San Fernando is just one place where young musicians are getting an education in mariachi.

The city's program, which meets at San Fernando Middle School, is one of hundreds in the Southwest where students are learning about the lively Latino music.

There are, in fact, so many instructional programs in the United States that some say it's better to learn mariachi north of the border.

"In Mexico, if you're thinking about education, about mariachi - yeah, you can find good mariachi there. But as far as education for the kids to learn, they're kind of behind a little bit," said Nati Cano, a 75-year-old mariachi musician who helped establish the San Fernando program.

Sergio "Checo" Alonso, 32, one of the instructors in the city's Mariachi Master Apprentice Program, has been appointed to a National Association for Music Education working group on mariachi music. The group has finished one book on mariachi and is working on another.

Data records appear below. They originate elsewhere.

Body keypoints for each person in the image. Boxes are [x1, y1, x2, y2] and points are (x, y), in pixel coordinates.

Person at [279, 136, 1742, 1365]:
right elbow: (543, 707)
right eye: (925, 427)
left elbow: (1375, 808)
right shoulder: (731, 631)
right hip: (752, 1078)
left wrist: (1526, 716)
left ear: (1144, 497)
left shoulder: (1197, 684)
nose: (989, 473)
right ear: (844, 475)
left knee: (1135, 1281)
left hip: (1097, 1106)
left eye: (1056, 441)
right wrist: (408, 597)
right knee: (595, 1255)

The National Association for Music Education counts more than 1,100 members who use its resources on mariachi education. Mariachi instruction is particularly big in Texas and other parts of the Southwest, but many Washington state teachers are also involved in the association's mariachi program.

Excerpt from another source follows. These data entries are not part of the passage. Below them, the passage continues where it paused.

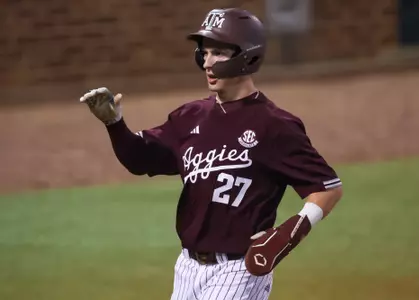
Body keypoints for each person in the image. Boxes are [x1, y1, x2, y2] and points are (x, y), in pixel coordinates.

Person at [80, 8, 343, 300]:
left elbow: (327, 188)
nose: (207, 62)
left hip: (240, 270)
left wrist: (286, 235)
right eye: (204, 53)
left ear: (247, 56)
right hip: (187, 268)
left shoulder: (275, 126)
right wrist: (114, 124)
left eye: (218, 52)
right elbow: (139, 159)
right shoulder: (189, 117)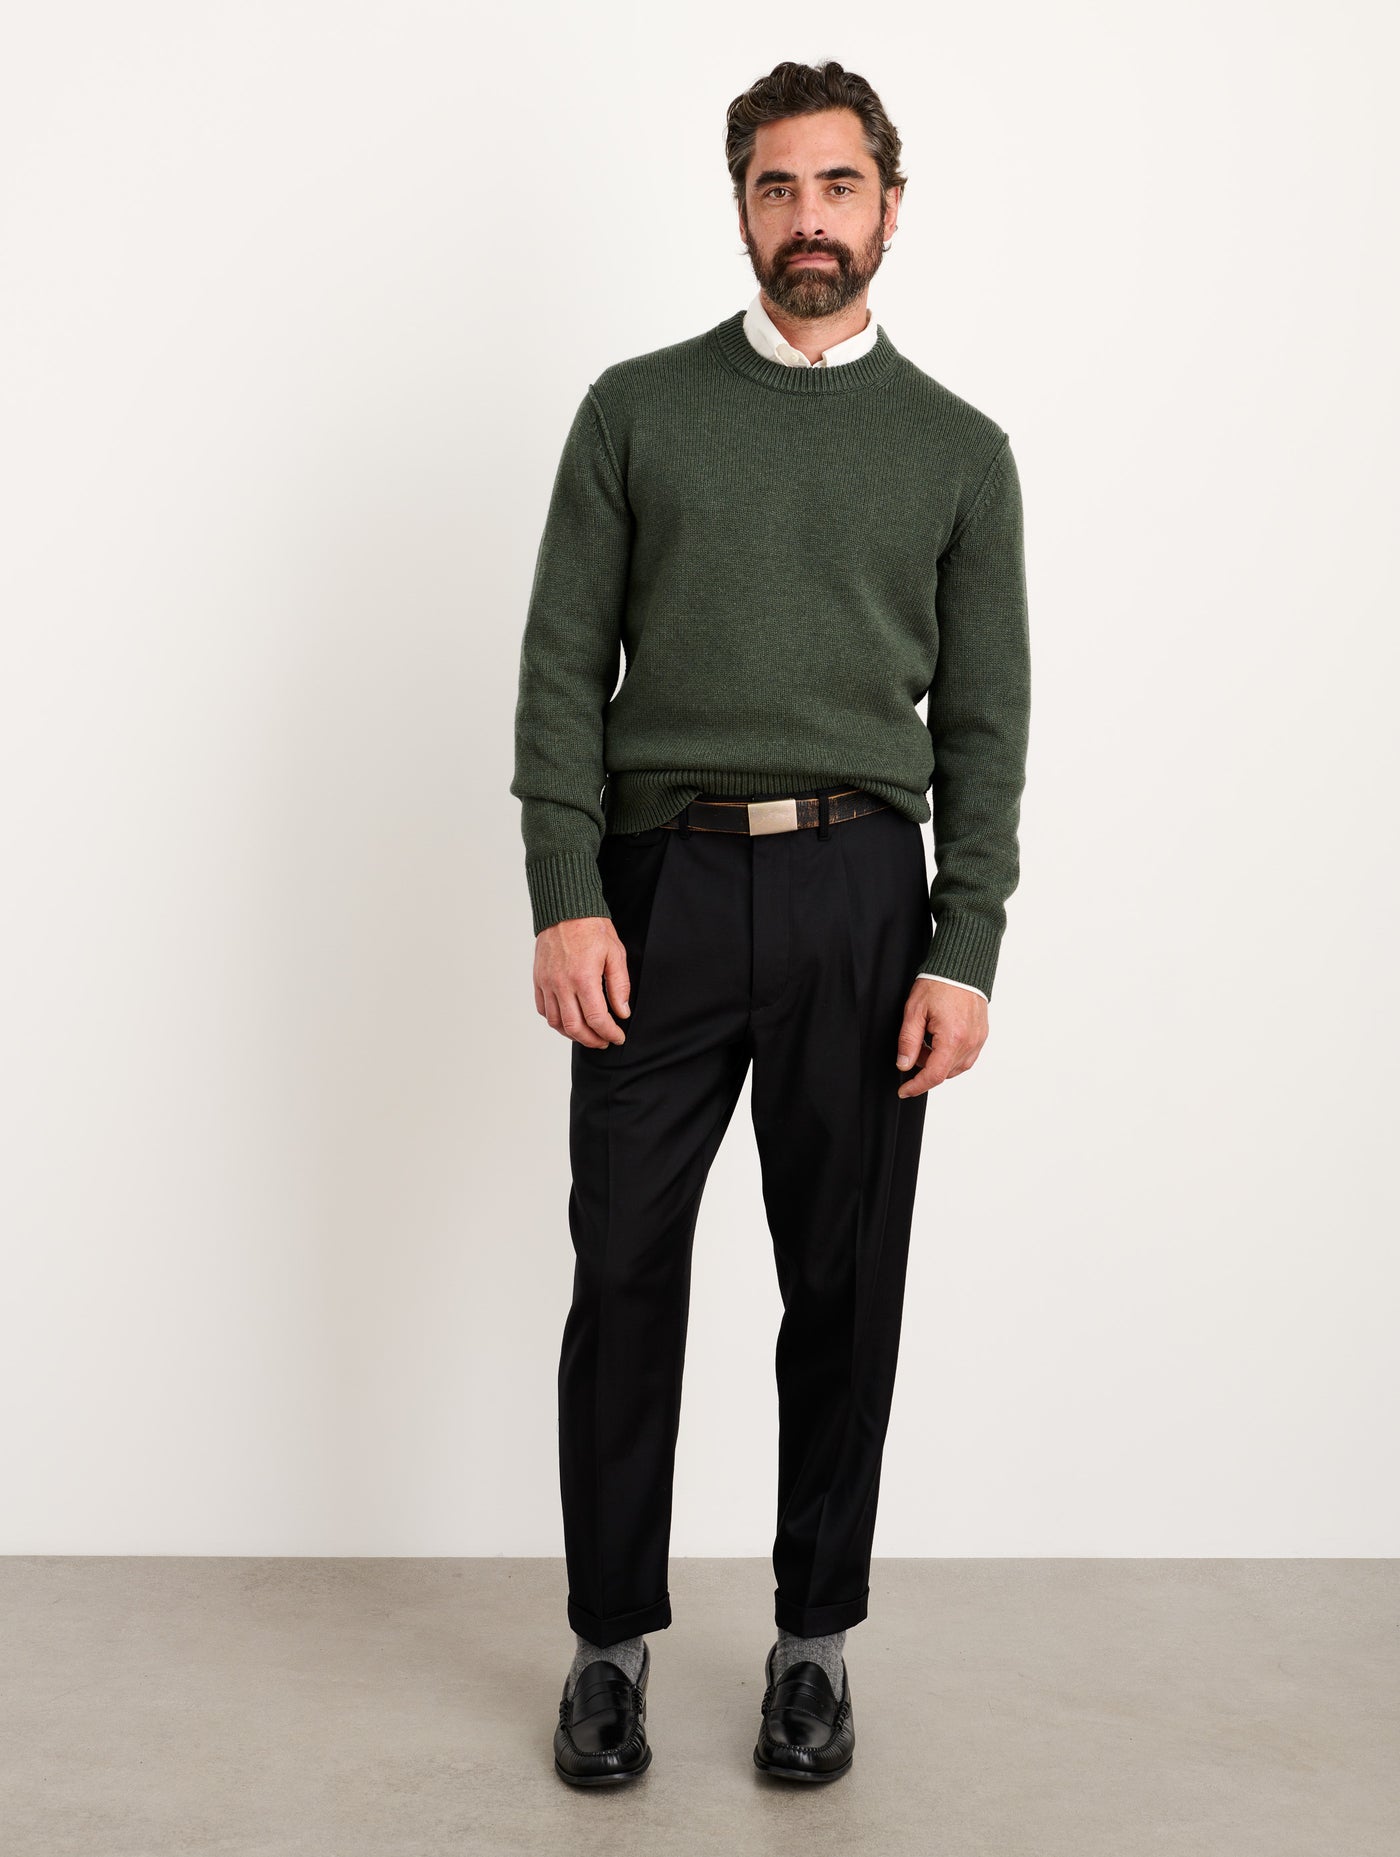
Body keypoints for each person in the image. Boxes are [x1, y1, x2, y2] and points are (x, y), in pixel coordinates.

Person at [510, 57, 1031, 1787]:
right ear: (739, 207)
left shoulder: (959, 452)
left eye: (838, 185)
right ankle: (607, 1644)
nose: (810, 219)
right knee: (623, 1269)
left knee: (845, 1282)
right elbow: (560, 674)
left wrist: (964, 946)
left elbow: (985, 728)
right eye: (777, 187)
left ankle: (815, 1645)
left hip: (862, 894)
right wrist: (568, 894)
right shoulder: (637, 412)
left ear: (892, 205)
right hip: (660, 888)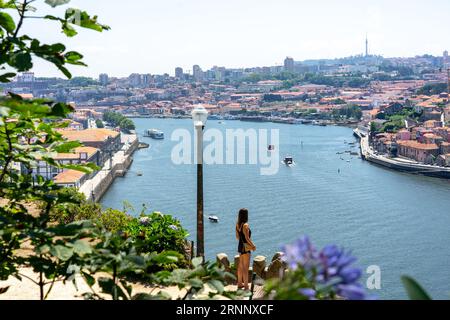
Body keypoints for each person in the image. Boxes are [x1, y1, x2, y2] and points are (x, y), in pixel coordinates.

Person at [235, 208, 256, 290]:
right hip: (246, 248)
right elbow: (247, 238)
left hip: (240, 246)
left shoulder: (238, 224)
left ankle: (240, 284)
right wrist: (253, 246)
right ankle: (246, 286)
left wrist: (242, 239)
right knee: (245, 267)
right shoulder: (246, 225)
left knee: (240, 266)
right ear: (246, 215)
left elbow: (237, 237)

Mariachi music is a folk tradition that goes back more than 200 years to Jalisco, Mexico. A basic mariachi band has three violins, two trumpets, a guitar and two uniquely Mexican instruments that resemble a guitar - the vihuela and the guitarron.

Traditionally, the music is played by ear. But with the explosion of mariachi instruction in the United States in recent decades, more young people are learning to read sheet music.

It's not the first change the art form has seen. The harp once was a fixture of any mariachi band, but these days it takes mobility to play at weddings, baptisms and countless other family events, and a harp is too big to lug around.

But at the San Fernando mariachi program, with its emphasis on teaching the music's roots, there's a harp. It's played by a 10-year-old girl from Anaheim who comes every Tuesday for the program's three hours of lessons.

Maria Erana is a mariachi festival organizer and the director of broadcasting for Radio Bilingue, which has six stations in California. She, too, says mariachi music is thriving in the United States.

"Definitely, when people in Mexico see the kind of instruction that there is in mariachi music here in the U.S., with all the schools offering mariachi programs and conferences and concerts, ... they're really surprised," she said.